Top of Provided passage

Comments | Posted in Techniques & How To By Jennifer Hansen

Blocked vs. unblocked crochet

Lace requires blocking, otherwise it just looks crumply and distorted! I don’t care whether you’ve knitted or crocheted your lace: just please block it once you’re done! (Case in point: Guess which swatch above is blocked and which one isn’t?)

In this post, I’m going to talk about the different blocking techniques and provide links to where you can learn more about them. (There are many ways to block and everyone has a favorite!)  Then I’ll share my favorite blocking technique with you and the tell you why it works best for me. I haven’t seen anyone else do a write up on the technique I use.

Blocking knitting is the same as blocking crochet. There are so many great tutorials online for how to block. I link to a few good resources down below but want to make sure you understand something: When you read about blocking online, don’t worry whether the particular information you read is about blocking knitting or blocking crochet. The blocking technique described is the same no matter whether you knitted or crocheted your project.

There are really just 3 major types of blocking: Wet Blocking, Steam Blocking and Killing. Take a look at the table below for a description of each. At the end of each row is a clickable link to learn more about each method. (Did I forget anything that you think I should add? Is there a blocking tutorial online that you believe is just head and shoulders above the rest that you think I should include in my table?)


 

So my favorite method for blocking is using the Eurosteam because the results are usually immediate. If you already know how to iron, then using the Eurosteam will be nothing new to you - you handle it just like an iron. Based on your project, you may or may not want to pin it before you block.  But here’s how it’s different from steaming with an iron:

The Eurosteam doesn’t have a temperature control: it is always set to a very low temperature. I have been able to put it directly on everything that I’ve knit and crocheted so far: wool, silk, cotton, bamboo, acrylic….  The weight of the iron helps in evening out irregular stitches.

Bottom of Provided passage

What you need to do:
**1)** Reproduce the stretch of the blocking post from "Comments | Posted" through "technique I use.".
**2)** Pick up the post on blocking crocheted and knitted lace after its last sentence and keep writing it.

Top of Listed entries

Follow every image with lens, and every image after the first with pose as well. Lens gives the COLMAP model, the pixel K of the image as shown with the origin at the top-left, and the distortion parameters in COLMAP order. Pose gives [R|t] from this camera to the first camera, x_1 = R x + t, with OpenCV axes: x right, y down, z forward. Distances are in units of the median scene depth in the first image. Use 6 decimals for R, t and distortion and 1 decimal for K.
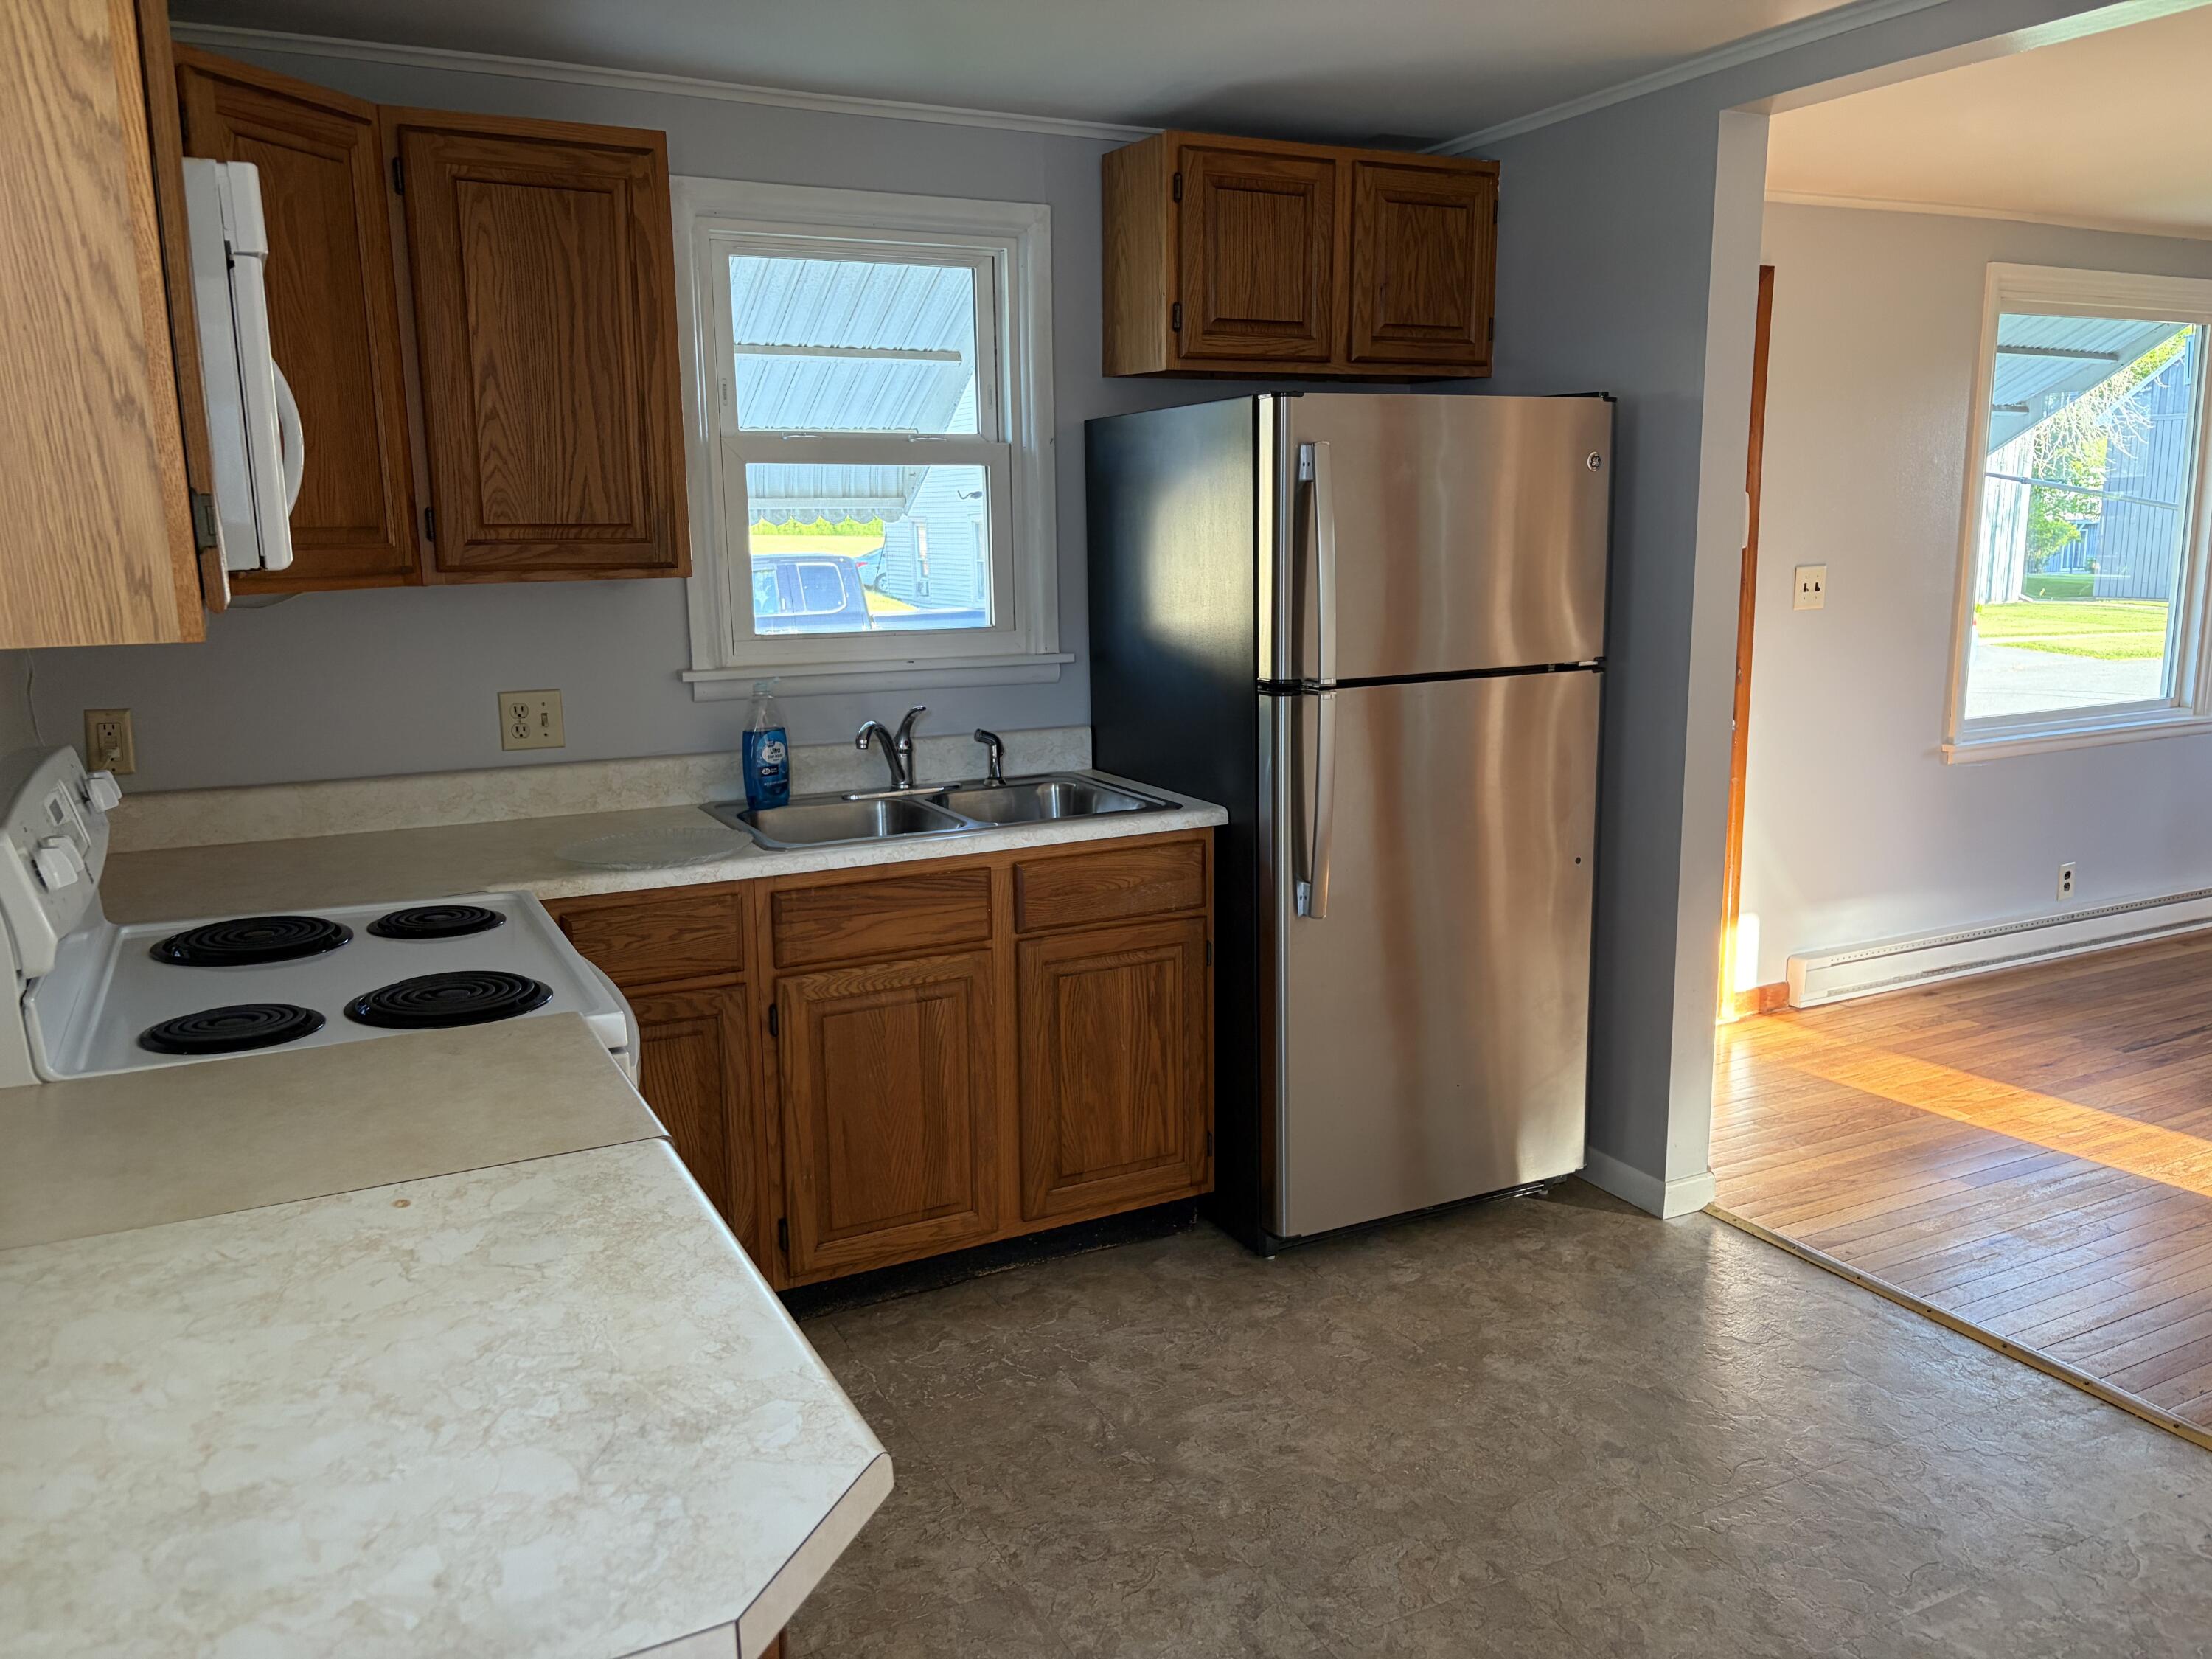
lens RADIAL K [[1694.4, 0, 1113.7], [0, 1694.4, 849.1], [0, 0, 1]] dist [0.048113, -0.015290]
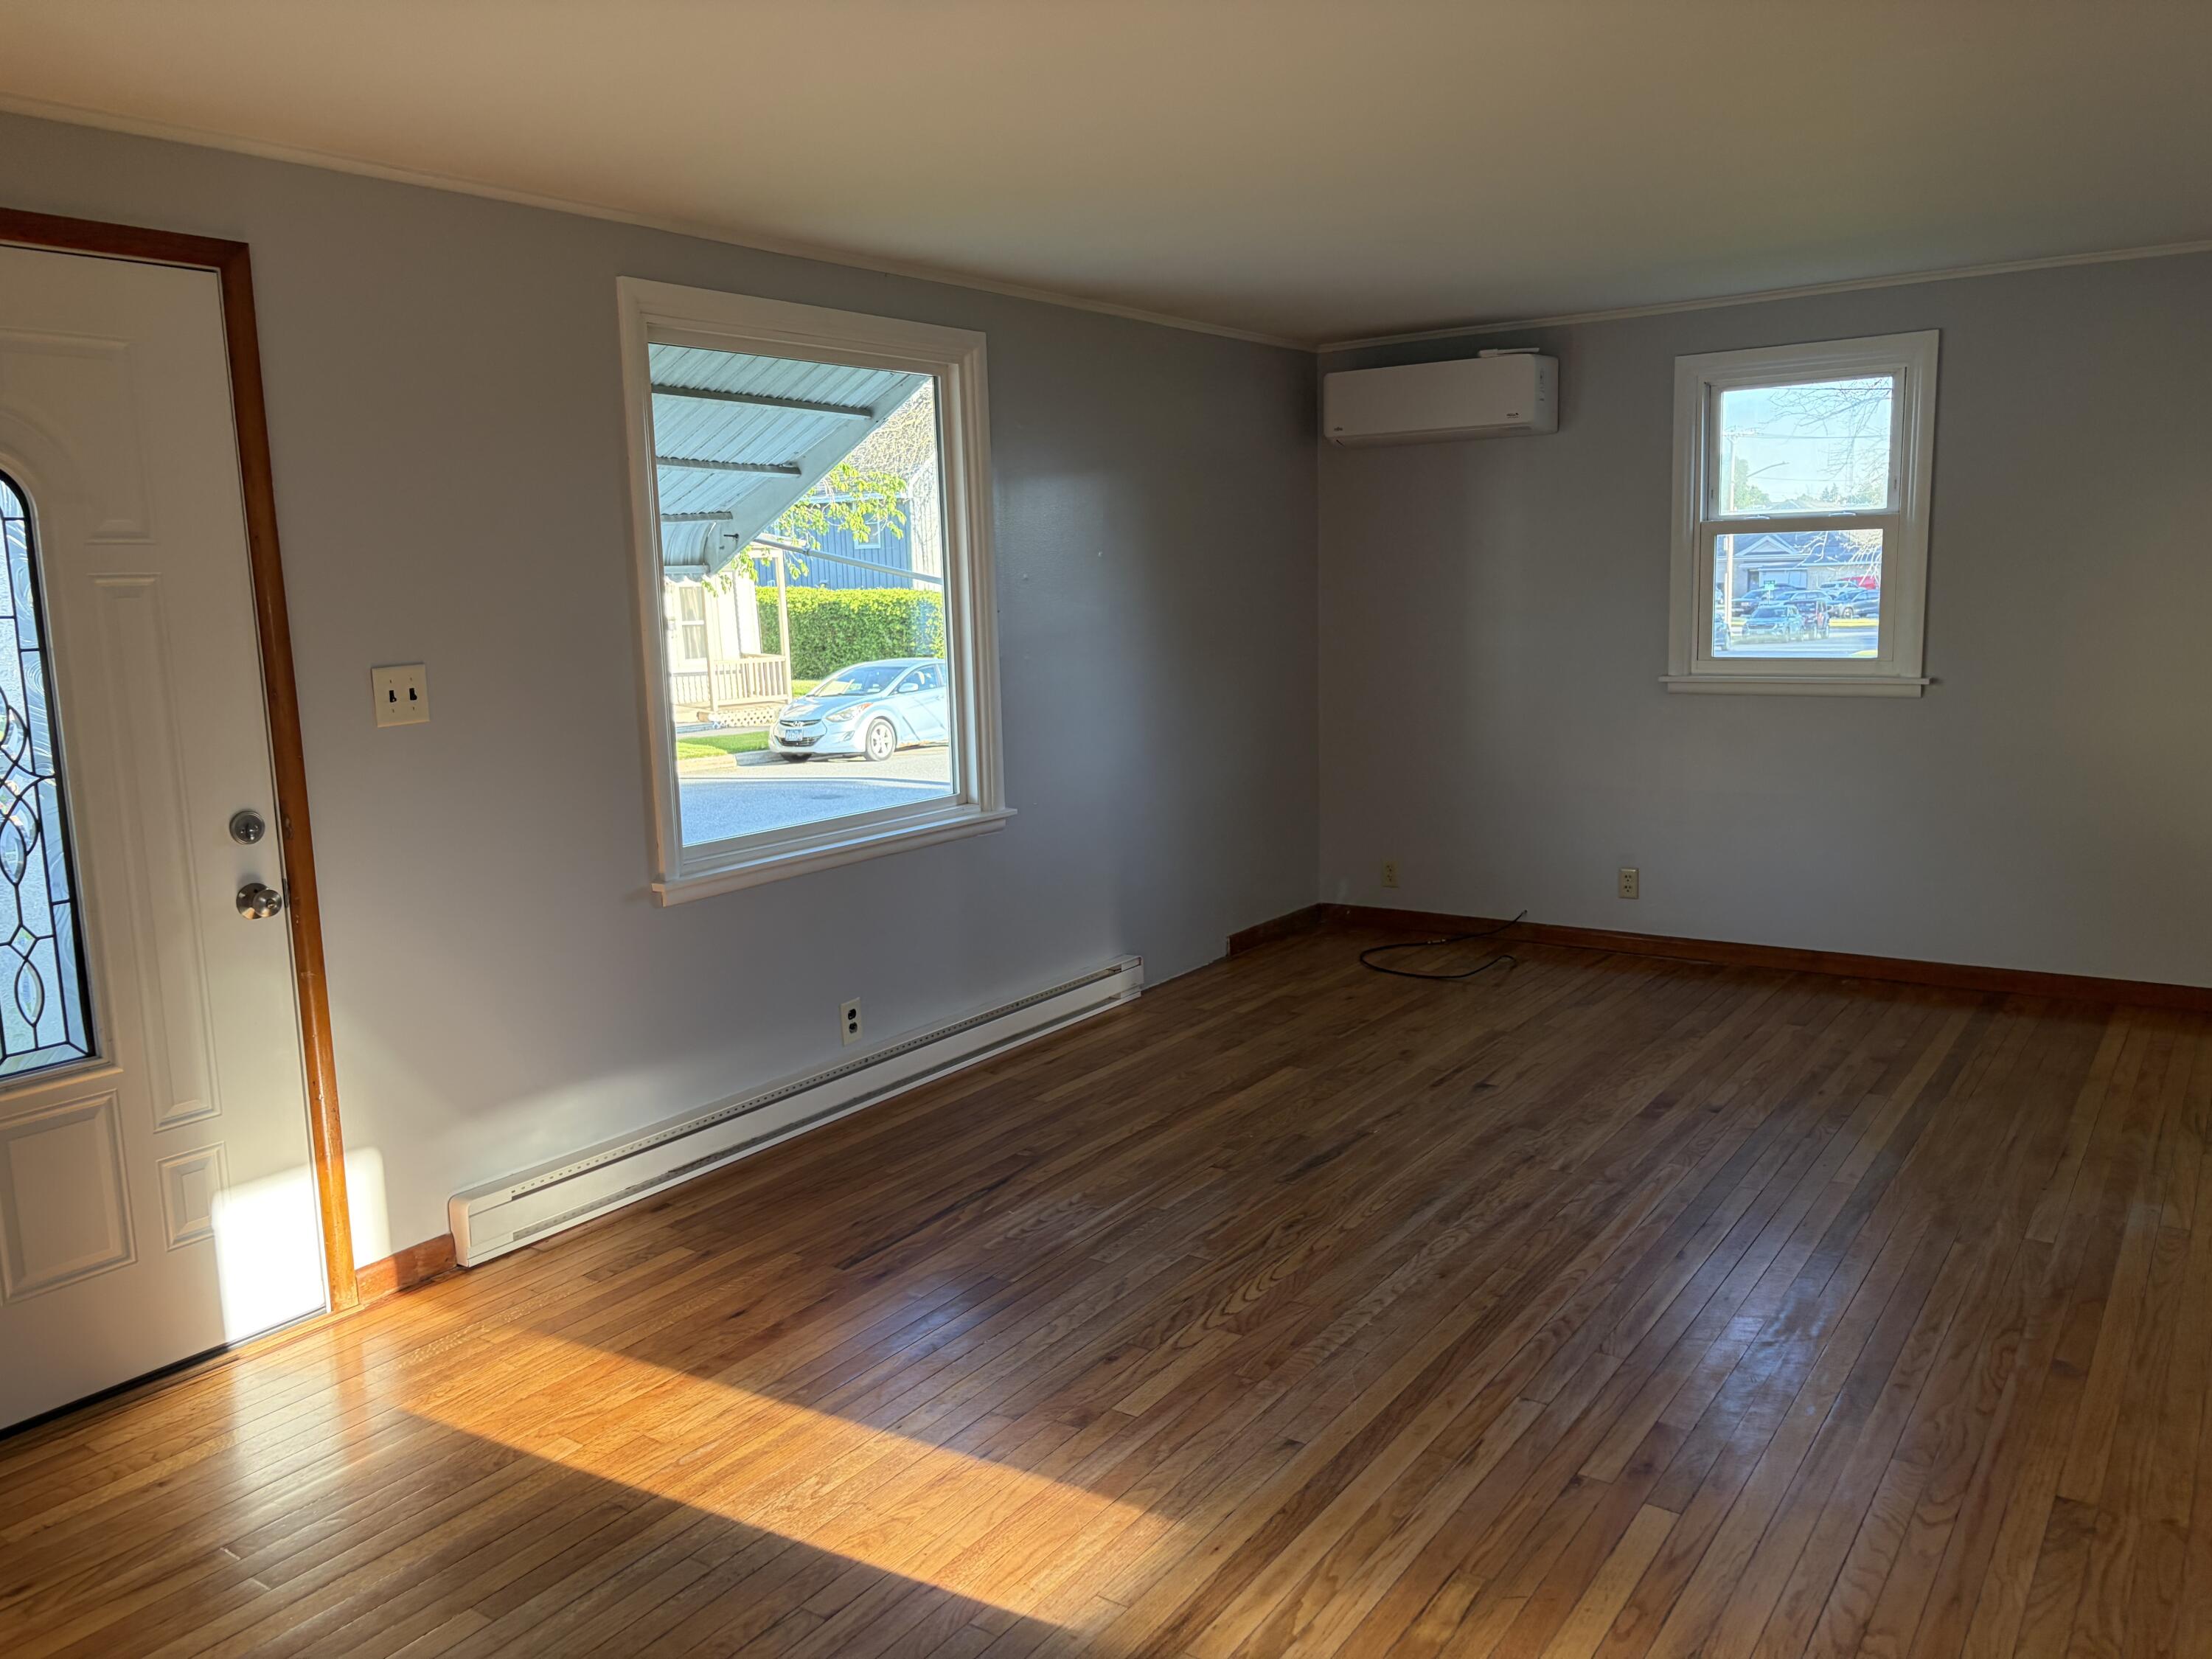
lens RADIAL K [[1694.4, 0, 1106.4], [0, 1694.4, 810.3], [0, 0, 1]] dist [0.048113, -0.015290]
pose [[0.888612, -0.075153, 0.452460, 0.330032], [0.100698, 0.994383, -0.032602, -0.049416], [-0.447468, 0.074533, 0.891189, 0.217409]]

Bottom of Listed entries
Top of Listed entries

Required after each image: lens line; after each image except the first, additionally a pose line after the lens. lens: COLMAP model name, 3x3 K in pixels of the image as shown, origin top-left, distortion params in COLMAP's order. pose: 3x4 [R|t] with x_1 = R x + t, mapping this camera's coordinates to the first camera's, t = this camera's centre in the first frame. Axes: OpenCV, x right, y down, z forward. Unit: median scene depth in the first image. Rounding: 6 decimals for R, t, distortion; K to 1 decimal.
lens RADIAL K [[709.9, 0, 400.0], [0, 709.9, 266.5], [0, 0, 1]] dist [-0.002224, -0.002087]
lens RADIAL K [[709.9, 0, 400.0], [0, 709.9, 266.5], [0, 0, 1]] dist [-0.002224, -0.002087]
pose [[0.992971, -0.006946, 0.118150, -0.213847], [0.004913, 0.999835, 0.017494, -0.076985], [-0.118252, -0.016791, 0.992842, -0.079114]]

Bottom of Listed entries

Outputs for the tasks:
**1)**
Comments | Posted in Techniques & How To By Jennifer Hansen

Blocked vs. unblocked crochet

Lace requires blocking, otherwise it just looks crumply and distorted! I don’t care whether you’ve knitted or crocheted your lace: just please block it once you’re done! (Case in point: Guess which swatch above is blocked and which one isn’t?)

In this post, I’m going to talk about the different blocking techniques and provide links to where you can learn more about them. (There are many ways to block and everyone has a favorite!)  Then I’ll share my favorite blocking technique with you and the tell you why it works best for me. I haven’t seen anyone else do a write up on the technique I use.

**2)**
The steam that comes out of this thing is HIGH PRESSURE.  This is not your typical steam iron. It’s a steamer that looks like an iron.  The steam comes out at very high velocity and shoots through very thick fabrics with no problem at all. You use less water vapor at higher velocity to steam block your projects.

 

 

blocking cotton swatches with Eurosteam

 

So what does this mean as far as result?

Immediate results (no waiting!) and less water means less time to dry.  Sometimes no time to dry - it just depends how many passes I made on my project with the iron.


 

Blocking Valladolid

 

The photo above is how I blocked Valladolid, a crochet shawl that I designed a few months back. This shawl has a geometry that really needs to be pinned when blocked. Because my blocking board wasn’t big enough, I just pinned it to my bed. Then I hit it with my Eurosteam and let it dry about an hour before unpinning it from my bed and taking photos.

For projects that don’t have geometries that need to be pinned, the process is even faster. No pinning, I quickly run the Eurosteam over it and it’s ready to go.  

The Eurosteam also really shines for projects that I try on as I work: like a top-down fitted sweater.  I can just quickly steam the work in progress, try it on, make adjustments and keep going.  Try wet blocking a try-on-as-you-go sweater mid-project. NOT good times and a 24 hour waiting period.  And with traditional steam blocking I typically have to pin the project to get it nice and flat before steaming.  With the Eurosteam, the weight of the iron running on top of the stitches is usually all I need and I can avoid pinning altogether.